Bear sighted on North Whidbey

A North Whidbey resident reported a black bear sighting near Strawberry Point.

The appearance of a large and fluffy visitor to Whidbey Island this week may suggest an emerging pattern in the behavior of one mainland species.

A North Whidbey resident reported a black bear sighting near Strawberry Point to the Island County Sheriff’s Office at 9:13 p.m. Wednesday night. The resident managed to take a picture of the bear through a window in their home.

The last time a bear was sighted on Whidbey Island was in August 2021, when a South End teen spotted a young male black bear while out on a jog. These ursine sightings appear to be part of a developing pattern; Ralph Downes, a state Department of Fish and Wildlife enforcement officer, said that bears also appeared on the island in the summers of 2019 and 2017.

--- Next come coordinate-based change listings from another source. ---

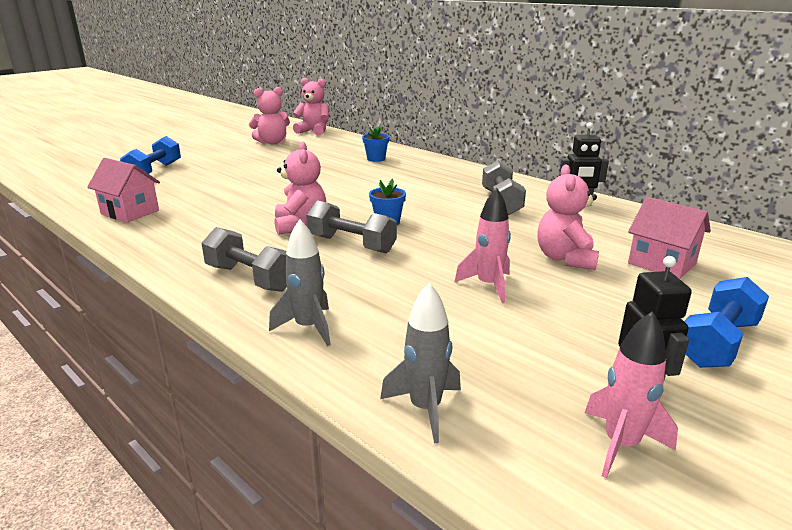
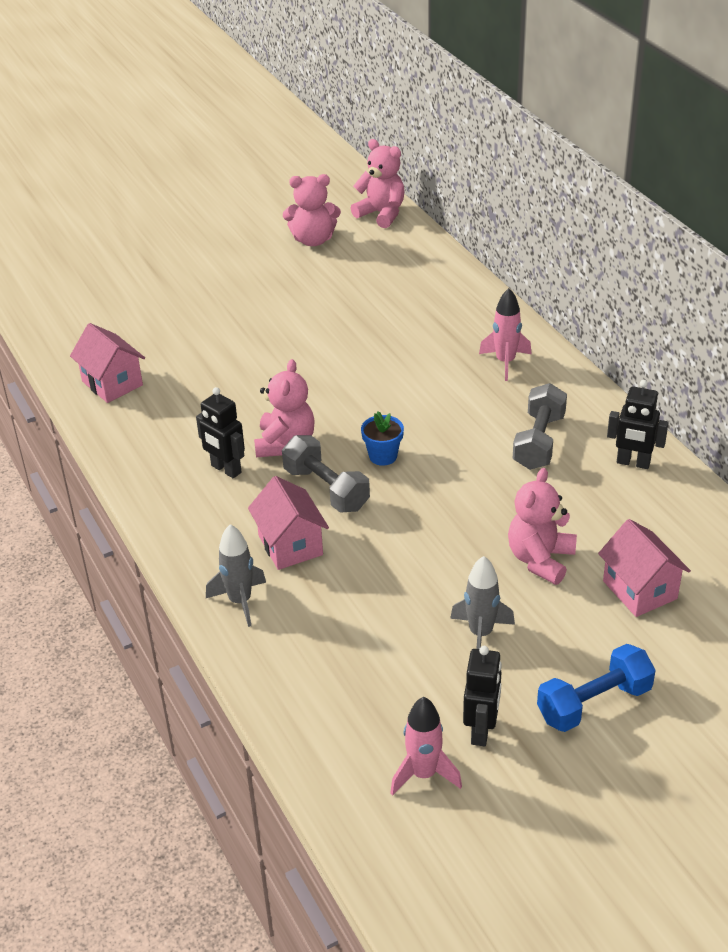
camera: 20 degrees right, 15 degrees up
blue dumbbell [120,136,181,174] -> none
grey dumbbell [202,227,287,292] -> none
blue flower pot [362,126,390,162] -> none
grey rocket [380,282,461,443] -> grey rocket moved to [450,556,515,649]
pink rocket [454,188,511,303] -> pink rocket moved to [479,288,532,381]
none -> black robot [196,387,245,478]
none -> pink house [248,476,329,570]

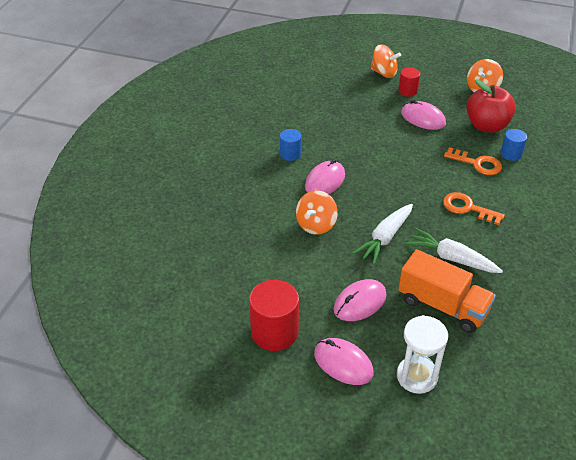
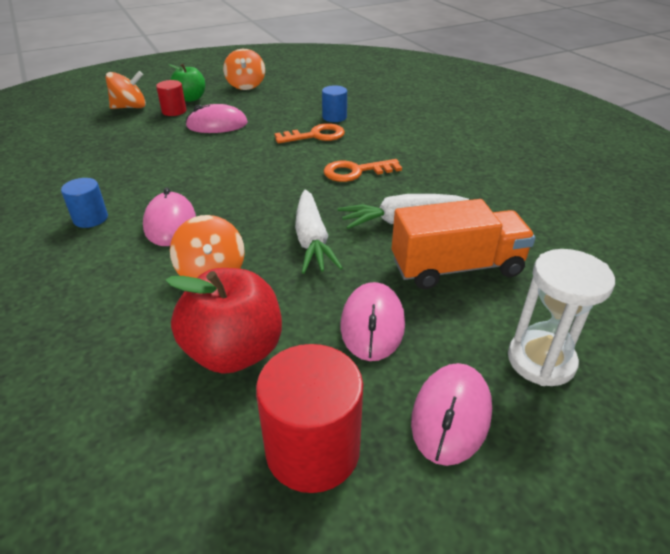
camera: 45 degrees left, 5 degrees down
pink mouse [314,338,374,385] -> pink mouse turned 60 degrees counterclockwise [411,363,492,466]
red apple [466,79,516,133] -> red apple moved to [166,268,282,374]
none -> green apple [168,64,205,102]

Prior to the 2017 sighting, Downes said the “company line” in response to reports of bears on Whidbey and other islands in northern Puget Sound was, “That isn’t possible.”

Now that confirmed bear visits are increasing in regularity, however, the agency has changed its tune.

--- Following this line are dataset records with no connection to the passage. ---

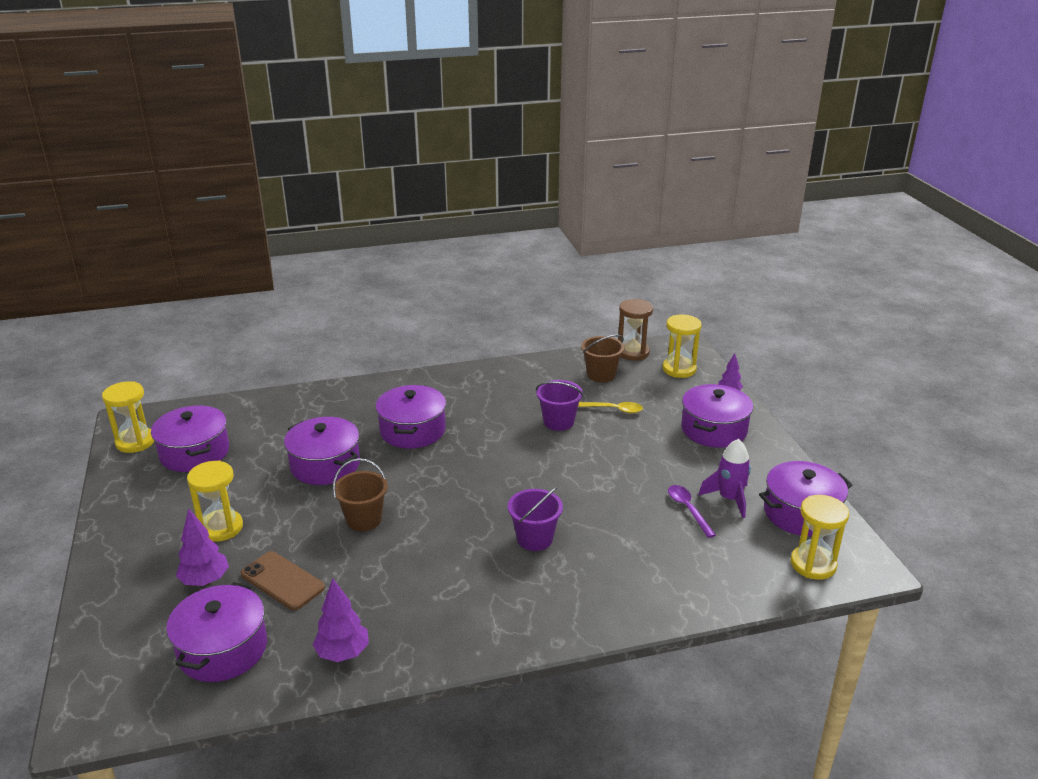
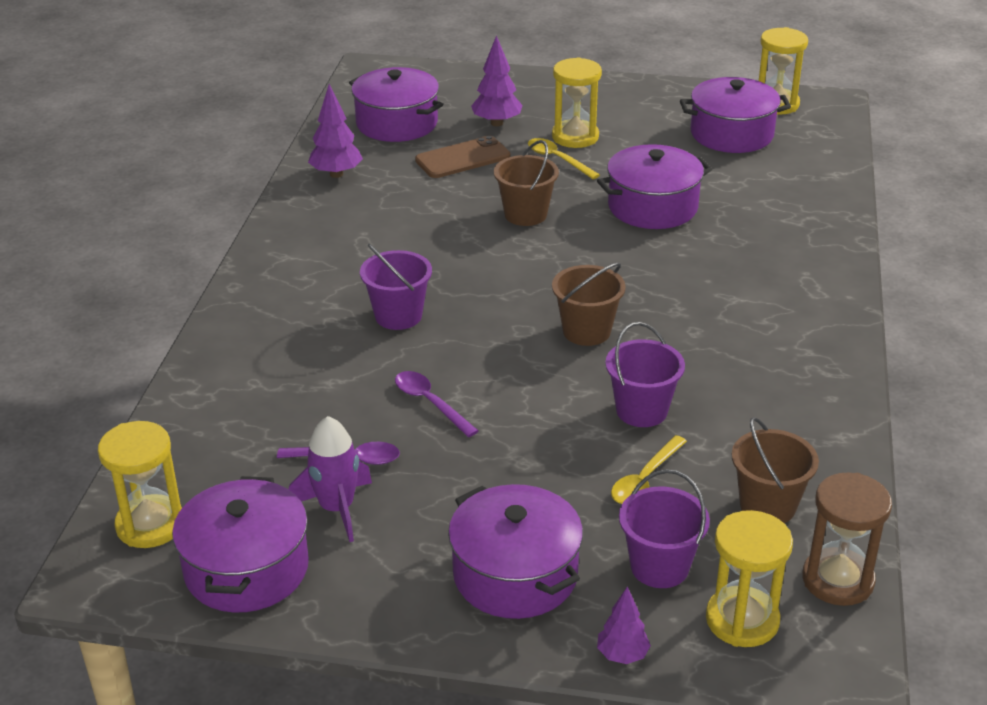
camera: 115 degrees right, 5 degrees up
purple pot [376,385,446,448] -> none
none -> purple spoon [395,371,479,437]
none -> yellow spoon [528,138,600,179]
none -> brown bucket [552,263,626,346]
none -> purple bucket [619,469,710,588]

Downes said it is highly unlikely that this bear is the same bear that visited Whidbey Island in August 2021, which was affectionately nicknamed “Whidbey the Pooh” on island social media channels. But like Whidbey the Pooh and other recent ursine visitors, the bear spotted on Wednesday is probably a young male in search of companionship.

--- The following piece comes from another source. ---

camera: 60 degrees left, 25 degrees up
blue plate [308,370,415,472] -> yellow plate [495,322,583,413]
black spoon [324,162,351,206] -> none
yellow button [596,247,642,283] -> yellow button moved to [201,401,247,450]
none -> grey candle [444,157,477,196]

“Thus far he’s just a generic wanderer,” Downes said.

The bear population on the mainland has increased since the introduction of a statewide moratorium on bear hunting around 25 years ago. During the summer, Downes said, young males have started swimming over to Whidbey or other islands in an attempt to find a mate.

“It’s that time of year, and it’s been a couple years, so I guess we’re due,” he said.

Unfortunately for the bear, he won’t find a mate on Whidbey, and will likely leave the island as quickly as he found it, just like the last three bears before him, Downes said. While he’s in town, Whidbey’s human residents need not fear him, so long as they leave him alone and do not approach him if they encounter him.

Neither is the bear a threat, Downes said, to the other animals that call the Strawberry Point area home, such as a herd of distinctive, pale-colored piebald deer or the island’s beloved single elk, Bruiser.

“Bruiser would kick its ass,” Downes said with a laugh.

Whidbey residents may report sightings of the bear to the Washington Department of Fish and Wildlife communication center at 360-902-2936, or to ICOM at 360-679-9567.